DIRECTIONS:
Can you retype the records word for word, from their very first line through the line holding "family: Ariolimacidae", with both ends included?

(Stored entries)
** start **

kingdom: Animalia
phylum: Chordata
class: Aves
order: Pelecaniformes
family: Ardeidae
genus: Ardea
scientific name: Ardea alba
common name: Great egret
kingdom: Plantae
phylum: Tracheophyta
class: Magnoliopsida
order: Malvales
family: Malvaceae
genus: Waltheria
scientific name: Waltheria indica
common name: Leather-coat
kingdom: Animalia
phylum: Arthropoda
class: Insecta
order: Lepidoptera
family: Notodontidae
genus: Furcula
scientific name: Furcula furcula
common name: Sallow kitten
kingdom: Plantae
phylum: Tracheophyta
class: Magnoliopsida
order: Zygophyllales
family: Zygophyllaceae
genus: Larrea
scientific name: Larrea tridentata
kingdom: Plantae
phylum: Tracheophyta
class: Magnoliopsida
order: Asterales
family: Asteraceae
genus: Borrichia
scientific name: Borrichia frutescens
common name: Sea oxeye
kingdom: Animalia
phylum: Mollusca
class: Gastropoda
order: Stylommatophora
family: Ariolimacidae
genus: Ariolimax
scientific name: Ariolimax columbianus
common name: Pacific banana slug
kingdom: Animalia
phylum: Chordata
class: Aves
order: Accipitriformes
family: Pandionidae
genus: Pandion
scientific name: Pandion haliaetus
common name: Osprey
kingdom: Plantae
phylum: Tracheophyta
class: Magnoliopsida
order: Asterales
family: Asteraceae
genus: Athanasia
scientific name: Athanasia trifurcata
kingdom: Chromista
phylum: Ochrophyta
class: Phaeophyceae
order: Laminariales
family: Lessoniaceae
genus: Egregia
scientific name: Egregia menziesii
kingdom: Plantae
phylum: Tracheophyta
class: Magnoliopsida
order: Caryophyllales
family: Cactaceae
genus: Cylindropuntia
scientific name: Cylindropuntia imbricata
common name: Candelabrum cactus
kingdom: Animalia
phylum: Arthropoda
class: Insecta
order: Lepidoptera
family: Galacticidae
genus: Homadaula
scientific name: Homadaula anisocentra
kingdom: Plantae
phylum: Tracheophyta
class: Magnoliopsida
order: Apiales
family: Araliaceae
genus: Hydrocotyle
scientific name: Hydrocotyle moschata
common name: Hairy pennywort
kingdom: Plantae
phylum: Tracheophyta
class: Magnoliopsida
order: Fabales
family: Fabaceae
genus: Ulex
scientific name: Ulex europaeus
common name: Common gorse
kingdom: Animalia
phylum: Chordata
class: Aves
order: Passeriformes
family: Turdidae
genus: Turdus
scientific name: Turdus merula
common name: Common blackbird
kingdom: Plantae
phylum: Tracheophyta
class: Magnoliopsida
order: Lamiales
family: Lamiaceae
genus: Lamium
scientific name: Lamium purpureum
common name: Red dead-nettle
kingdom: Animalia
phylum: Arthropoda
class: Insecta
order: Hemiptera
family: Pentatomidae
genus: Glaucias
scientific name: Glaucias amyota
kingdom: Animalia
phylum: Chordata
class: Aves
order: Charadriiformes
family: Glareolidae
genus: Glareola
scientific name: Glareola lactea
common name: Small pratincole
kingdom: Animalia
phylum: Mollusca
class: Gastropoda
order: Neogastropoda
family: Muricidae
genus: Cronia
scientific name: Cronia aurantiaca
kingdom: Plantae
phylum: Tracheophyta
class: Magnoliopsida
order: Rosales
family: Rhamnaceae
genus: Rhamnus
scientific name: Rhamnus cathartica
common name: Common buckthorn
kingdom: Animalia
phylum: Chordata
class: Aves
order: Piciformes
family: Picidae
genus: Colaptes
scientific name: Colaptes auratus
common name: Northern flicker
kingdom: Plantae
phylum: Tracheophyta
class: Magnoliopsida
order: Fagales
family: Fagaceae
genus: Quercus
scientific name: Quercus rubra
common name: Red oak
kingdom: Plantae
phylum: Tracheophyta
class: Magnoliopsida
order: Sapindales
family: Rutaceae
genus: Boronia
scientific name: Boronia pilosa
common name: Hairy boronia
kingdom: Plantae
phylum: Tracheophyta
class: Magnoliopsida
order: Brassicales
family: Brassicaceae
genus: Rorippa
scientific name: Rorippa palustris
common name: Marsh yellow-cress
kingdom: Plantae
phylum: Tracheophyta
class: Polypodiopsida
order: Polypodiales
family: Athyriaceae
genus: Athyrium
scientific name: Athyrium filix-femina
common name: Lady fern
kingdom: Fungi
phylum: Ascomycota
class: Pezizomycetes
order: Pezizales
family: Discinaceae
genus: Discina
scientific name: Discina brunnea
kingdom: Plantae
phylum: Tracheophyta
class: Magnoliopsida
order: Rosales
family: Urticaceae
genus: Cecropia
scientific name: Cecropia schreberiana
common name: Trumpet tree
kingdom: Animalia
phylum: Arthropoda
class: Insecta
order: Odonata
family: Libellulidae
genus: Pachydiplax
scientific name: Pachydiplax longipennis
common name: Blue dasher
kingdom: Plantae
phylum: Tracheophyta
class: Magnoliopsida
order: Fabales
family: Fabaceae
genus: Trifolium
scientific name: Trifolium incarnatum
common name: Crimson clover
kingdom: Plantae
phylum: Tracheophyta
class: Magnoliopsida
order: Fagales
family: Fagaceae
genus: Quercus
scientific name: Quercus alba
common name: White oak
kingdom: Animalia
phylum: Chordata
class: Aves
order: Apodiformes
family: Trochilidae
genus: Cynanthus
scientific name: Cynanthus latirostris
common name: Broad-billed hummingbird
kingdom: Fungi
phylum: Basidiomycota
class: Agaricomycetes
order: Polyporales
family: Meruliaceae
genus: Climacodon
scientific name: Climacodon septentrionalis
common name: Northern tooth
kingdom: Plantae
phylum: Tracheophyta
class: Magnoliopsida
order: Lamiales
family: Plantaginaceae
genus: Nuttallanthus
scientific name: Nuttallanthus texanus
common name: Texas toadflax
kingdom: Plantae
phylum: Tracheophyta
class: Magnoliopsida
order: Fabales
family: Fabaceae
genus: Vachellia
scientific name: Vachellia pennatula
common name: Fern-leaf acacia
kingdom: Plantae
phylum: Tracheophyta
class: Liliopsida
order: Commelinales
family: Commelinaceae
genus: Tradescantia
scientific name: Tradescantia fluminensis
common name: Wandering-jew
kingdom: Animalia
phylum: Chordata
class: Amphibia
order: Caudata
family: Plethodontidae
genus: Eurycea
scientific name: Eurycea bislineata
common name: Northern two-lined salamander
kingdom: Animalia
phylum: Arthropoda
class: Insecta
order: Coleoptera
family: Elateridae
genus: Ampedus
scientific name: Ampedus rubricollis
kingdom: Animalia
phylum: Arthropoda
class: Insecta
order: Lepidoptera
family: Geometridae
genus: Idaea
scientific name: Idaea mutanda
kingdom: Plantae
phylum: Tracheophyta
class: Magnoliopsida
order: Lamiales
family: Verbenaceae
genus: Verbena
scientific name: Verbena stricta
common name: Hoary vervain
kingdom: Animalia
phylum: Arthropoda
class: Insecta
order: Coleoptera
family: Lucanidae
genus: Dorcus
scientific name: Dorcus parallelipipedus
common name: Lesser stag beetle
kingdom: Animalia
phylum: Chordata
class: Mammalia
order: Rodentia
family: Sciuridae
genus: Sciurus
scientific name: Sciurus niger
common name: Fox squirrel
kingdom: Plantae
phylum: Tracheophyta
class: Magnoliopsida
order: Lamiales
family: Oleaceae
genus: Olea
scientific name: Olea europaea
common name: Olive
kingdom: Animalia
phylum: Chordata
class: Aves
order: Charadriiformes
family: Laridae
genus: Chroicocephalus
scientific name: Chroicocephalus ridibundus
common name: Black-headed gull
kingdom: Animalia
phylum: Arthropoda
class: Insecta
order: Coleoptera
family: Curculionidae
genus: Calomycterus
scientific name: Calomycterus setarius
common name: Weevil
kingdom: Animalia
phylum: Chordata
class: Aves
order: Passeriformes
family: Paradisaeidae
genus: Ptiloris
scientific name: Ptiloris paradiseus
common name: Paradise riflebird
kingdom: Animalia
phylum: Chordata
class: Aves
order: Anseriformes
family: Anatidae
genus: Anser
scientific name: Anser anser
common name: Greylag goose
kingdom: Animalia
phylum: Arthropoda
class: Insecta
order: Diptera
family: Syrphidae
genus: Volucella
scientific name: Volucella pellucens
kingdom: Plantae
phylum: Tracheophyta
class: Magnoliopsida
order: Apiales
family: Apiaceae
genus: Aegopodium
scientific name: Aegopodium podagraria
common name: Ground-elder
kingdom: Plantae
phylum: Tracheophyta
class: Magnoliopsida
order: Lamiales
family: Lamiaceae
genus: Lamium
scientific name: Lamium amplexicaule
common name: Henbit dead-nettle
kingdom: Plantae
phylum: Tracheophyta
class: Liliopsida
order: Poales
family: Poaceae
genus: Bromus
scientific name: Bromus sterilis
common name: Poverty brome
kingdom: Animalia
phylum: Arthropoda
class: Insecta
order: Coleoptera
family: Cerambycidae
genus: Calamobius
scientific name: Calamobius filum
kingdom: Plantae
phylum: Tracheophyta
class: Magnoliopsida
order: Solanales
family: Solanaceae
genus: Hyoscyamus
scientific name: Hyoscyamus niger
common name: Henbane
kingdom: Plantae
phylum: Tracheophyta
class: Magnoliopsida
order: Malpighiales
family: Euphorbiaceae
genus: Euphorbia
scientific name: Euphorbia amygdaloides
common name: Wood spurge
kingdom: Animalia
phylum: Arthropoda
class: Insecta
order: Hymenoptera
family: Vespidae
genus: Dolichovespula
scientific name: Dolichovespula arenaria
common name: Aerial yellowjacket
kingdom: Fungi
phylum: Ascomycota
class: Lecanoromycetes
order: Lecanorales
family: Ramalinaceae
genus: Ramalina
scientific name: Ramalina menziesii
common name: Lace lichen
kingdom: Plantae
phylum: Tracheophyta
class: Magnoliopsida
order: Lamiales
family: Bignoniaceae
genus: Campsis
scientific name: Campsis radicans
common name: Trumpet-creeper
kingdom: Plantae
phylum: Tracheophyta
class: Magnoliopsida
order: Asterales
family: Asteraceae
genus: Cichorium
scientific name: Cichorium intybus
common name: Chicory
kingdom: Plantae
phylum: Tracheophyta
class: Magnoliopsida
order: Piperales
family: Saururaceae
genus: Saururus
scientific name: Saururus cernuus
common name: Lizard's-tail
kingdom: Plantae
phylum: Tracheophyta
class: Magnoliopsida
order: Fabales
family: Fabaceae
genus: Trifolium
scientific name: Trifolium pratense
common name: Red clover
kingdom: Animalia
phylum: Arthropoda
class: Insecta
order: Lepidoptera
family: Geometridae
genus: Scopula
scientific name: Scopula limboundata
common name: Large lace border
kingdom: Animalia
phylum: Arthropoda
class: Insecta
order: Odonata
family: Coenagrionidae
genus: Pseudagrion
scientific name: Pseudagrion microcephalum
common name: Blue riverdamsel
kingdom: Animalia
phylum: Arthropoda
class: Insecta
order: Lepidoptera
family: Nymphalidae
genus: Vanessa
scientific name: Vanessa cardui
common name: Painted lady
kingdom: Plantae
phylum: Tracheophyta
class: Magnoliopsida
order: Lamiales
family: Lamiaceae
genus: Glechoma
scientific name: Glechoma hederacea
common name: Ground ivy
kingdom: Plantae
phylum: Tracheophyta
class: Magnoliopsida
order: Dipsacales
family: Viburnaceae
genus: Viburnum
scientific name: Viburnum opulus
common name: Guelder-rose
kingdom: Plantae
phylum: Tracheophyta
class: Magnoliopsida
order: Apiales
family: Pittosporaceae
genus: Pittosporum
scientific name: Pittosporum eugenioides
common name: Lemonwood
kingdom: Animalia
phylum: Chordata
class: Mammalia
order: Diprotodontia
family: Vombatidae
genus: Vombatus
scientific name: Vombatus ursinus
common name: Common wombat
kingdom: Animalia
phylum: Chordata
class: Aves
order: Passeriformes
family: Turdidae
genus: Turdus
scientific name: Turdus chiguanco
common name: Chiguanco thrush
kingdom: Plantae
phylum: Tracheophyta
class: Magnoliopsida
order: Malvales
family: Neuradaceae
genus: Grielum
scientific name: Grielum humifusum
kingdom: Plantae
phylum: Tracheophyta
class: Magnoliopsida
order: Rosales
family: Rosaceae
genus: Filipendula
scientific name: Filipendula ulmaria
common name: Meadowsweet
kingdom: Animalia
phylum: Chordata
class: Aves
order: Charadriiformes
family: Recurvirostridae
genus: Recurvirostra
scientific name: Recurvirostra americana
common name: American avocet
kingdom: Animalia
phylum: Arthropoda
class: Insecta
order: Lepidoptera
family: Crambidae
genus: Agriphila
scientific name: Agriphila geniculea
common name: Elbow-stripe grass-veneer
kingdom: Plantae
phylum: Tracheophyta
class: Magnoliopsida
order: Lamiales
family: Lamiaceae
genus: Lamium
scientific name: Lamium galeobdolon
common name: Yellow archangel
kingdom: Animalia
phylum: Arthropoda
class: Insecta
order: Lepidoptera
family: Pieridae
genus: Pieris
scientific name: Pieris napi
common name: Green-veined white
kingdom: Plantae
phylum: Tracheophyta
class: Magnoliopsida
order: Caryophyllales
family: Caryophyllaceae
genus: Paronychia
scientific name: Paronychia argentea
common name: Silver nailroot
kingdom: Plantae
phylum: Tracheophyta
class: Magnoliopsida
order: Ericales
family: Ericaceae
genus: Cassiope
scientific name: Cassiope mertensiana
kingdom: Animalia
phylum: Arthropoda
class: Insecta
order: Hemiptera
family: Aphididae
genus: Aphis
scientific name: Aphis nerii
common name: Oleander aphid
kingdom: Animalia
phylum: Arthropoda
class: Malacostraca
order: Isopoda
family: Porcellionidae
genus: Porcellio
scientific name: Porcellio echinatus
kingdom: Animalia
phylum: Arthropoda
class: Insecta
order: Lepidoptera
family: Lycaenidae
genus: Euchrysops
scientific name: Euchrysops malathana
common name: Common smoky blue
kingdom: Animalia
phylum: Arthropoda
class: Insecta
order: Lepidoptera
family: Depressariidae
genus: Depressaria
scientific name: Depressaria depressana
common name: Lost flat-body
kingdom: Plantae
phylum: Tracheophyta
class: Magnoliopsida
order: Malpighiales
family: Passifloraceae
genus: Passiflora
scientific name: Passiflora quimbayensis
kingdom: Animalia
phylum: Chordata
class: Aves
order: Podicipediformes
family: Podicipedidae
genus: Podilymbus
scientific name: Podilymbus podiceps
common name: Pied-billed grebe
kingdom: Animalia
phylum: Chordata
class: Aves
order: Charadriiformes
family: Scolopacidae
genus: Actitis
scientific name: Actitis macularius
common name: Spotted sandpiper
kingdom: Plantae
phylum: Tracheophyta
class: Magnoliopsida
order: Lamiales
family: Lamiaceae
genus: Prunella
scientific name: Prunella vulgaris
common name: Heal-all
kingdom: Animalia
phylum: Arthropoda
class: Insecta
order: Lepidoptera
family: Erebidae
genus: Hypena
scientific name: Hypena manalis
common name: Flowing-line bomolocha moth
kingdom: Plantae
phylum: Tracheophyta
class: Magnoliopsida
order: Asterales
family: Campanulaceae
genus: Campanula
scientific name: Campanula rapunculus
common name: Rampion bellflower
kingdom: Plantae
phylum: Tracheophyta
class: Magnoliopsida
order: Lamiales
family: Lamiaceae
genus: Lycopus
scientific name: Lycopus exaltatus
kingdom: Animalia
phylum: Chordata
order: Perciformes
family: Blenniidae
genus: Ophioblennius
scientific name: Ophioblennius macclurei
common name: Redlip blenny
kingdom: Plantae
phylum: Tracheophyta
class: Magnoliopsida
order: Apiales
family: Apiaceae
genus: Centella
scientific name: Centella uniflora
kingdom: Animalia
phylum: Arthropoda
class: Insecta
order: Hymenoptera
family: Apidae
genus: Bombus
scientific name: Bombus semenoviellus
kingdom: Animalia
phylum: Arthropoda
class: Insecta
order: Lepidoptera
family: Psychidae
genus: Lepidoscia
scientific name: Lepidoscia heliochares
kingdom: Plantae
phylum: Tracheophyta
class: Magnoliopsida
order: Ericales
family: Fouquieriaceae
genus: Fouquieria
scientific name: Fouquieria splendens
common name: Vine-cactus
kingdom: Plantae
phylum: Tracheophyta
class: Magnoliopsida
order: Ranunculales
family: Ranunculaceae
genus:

** end **

THE ANSWER:
kingdom: Animalia
phylum: Chordata
class: Aves
order: Pelecaniformes
family: Ardeidae
genus: Ardea
scientific name: Ardea alba
common name: Great egret
kingdom: Plantae
phylum: Tracheophyta
class: Magnoliopsida
order: Malvales
family: Malvaceae
genus: Waltheria
scientific name: Waltheria indica
common name: Leather-coat
kingdom: Animalia
phylum: Arthropoda
class: Insecta
order: Lepidoptera
family: Notodontidae
genus: Furcula
scientific name: Furcula furcula
common name: Sallow kitten
kingdom: Plantae
phylum: Tracheophyta
class: Magnoliopsida
order: Zygophyllales
family: Zygophyllaceae
genus: Larrea
scientific name: Larrea tridentata
kingdom: Plantae
phylum: Tracheophyta
class: Magnoliopsida
order: Asterales
family: Asteraceae
genus: Borrichia
scientific name: Borrichia frutescens
common name: Sea oxeye
kingdom: Animalia
phylum: Mollusca
class: Gastropoda
order: Stylommatophora
family: Ariolimacidae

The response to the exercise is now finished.